··· Stored data
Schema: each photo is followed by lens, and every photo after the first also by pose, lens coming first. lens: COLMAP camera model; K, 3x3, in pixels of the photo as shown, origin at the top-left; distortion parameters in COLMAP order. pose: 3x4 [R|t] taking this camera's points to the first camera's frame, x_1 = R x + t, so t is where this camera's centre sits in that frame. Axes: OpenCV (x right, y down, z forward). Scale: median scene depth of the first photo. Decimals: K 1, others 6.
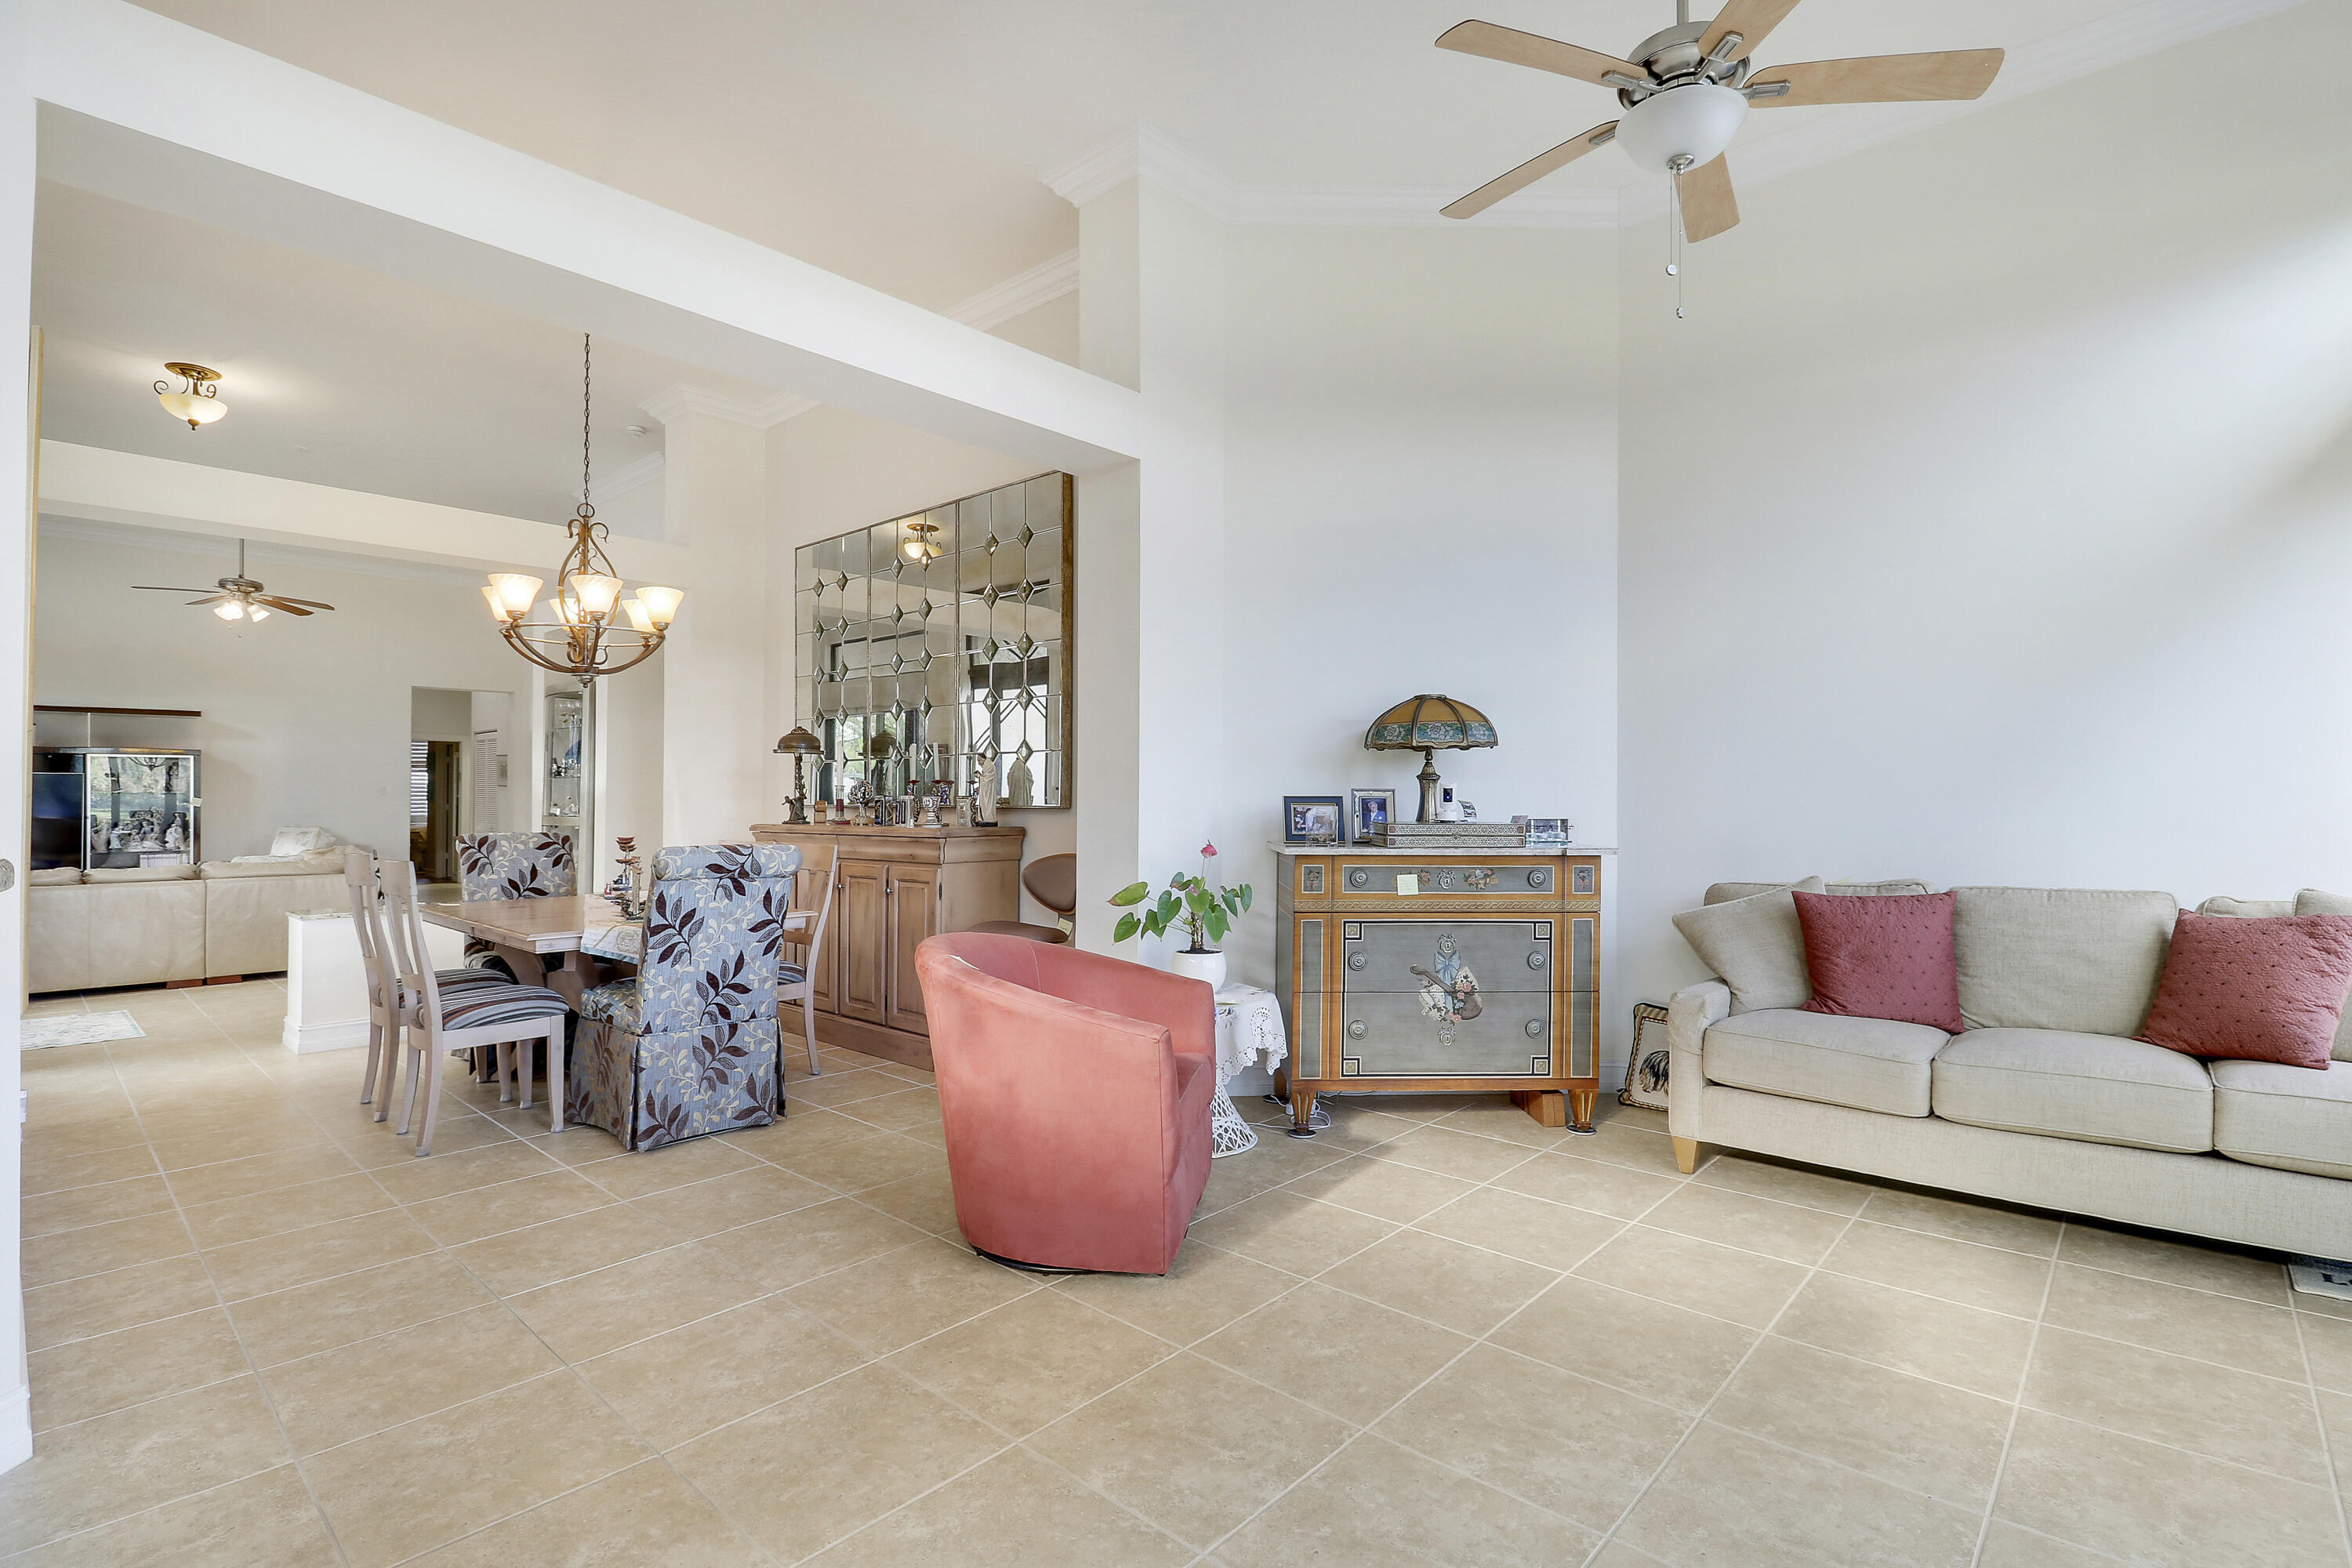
lens RADIAL K [[1127.7, 0, 1193.3], [0, 1127.7, 784.5], [0, 0, 1]] dist [-0.006186, -0.008341]
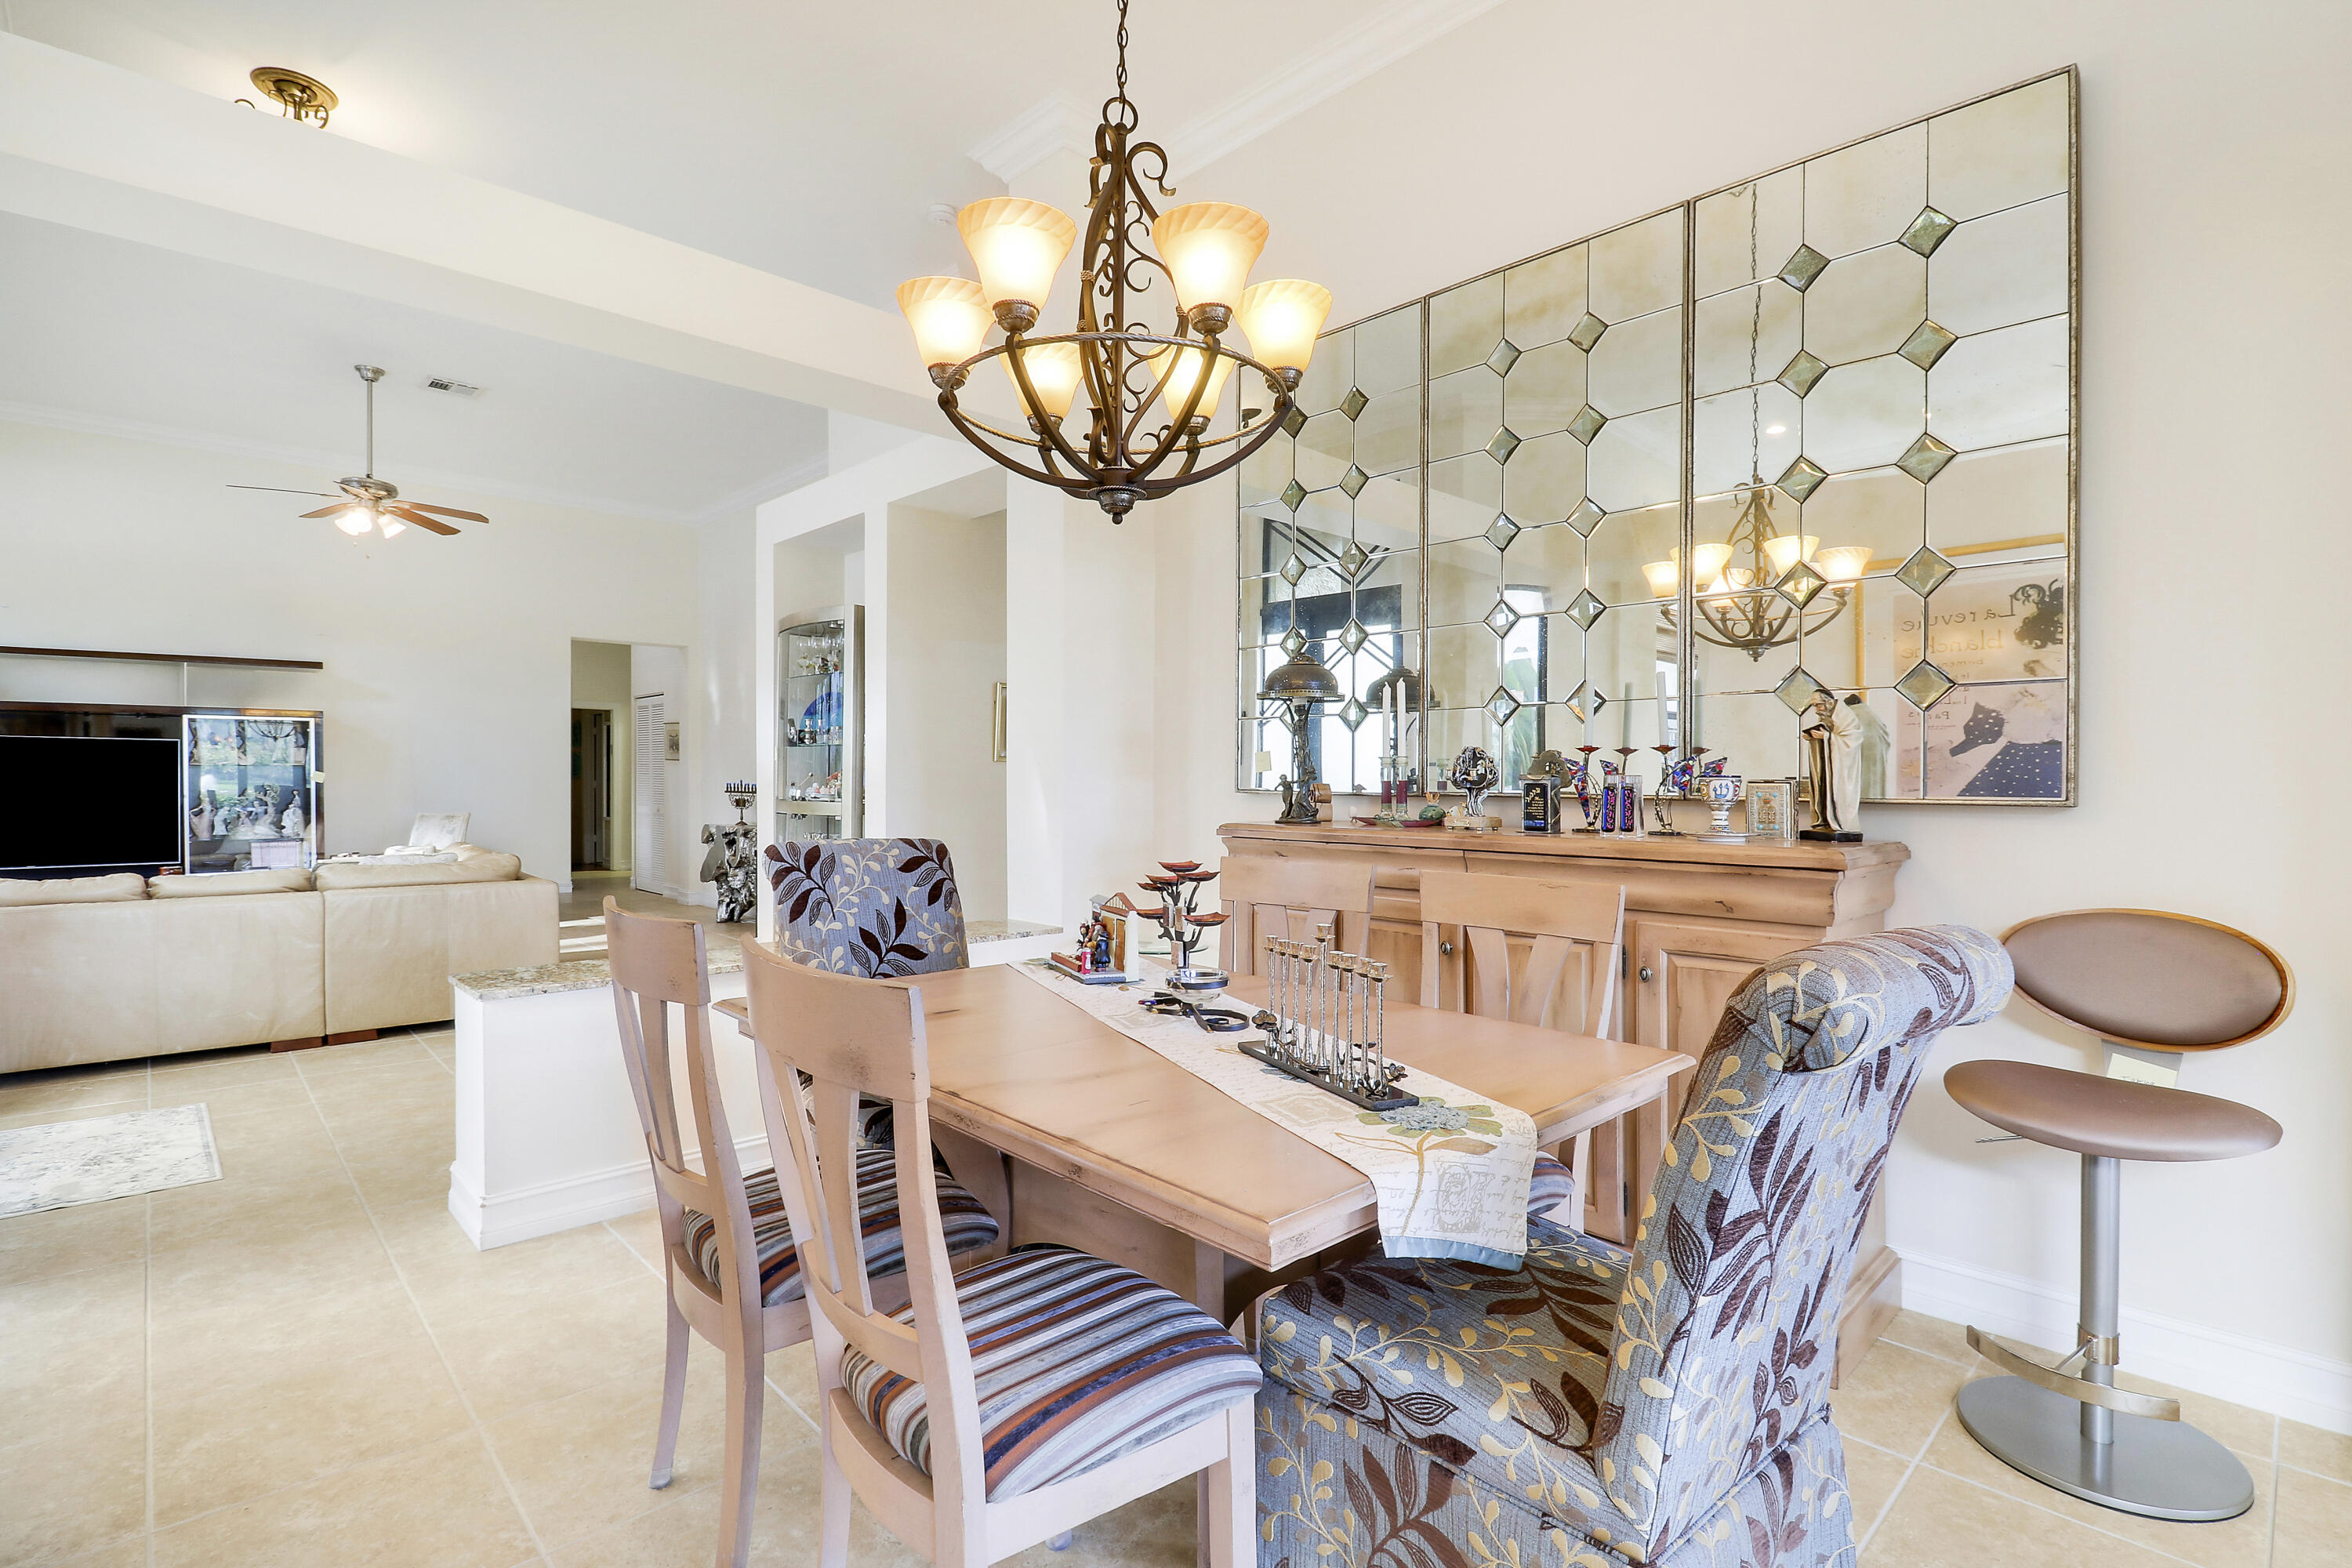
lens RADIAL K [[1127.7, 0, 1189.5], [0, 1127.7, 796.9], [0, 0, 1]] dist [-0.006186, -0.008341]
pose [[0.997091, 0.009718, -0.075597, -0.315484], [-0.007668, 0.999596, 0.027366, 0.005193], [0.075833, -0.026706, 0.996763, 0.370077]]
······
**Your instructions**
Could you turn all the lines above into a numbered list, skipping blank lines and leaving the pictures out?

**Worked solution**
1. Schema: each photo is followed by lens, and every photo after the first also by pose, lens coming first. lens: COLMAP camera model; K, 3x3, in pixels of the photo as shown, origin at the top-left; distortion parameters in COLMAP order. pose: 3x4 [R|t] taking this camera's points to the first camera's frame, x_1 = R x + t, so t is where this camera's centre sits in that frame. Axes: OpenCV (x right, y down, z forward). Scale: median scene depth of the first photo. Decimals: K 1, others 6.
2. lens RADIAL K [[1127.7, 0, 1193.3], [0, 1127.7, 784.5], [0, 0, 1]] dist [-0.006186, -0.008341]
3. lens RADIAL K [[1127.7, 0, 1189.5], [0, 1127.7, 796.9], [0, 0, 1]] dist [-0.006186, -0.008341]
4. pose [[0.997091, 0.009718, -0.075597, -0.315484], [-0.007668, 0.999596, 0.027366, 0.005193], [0.075833, -0.026706, 0.996763, 0.370077]]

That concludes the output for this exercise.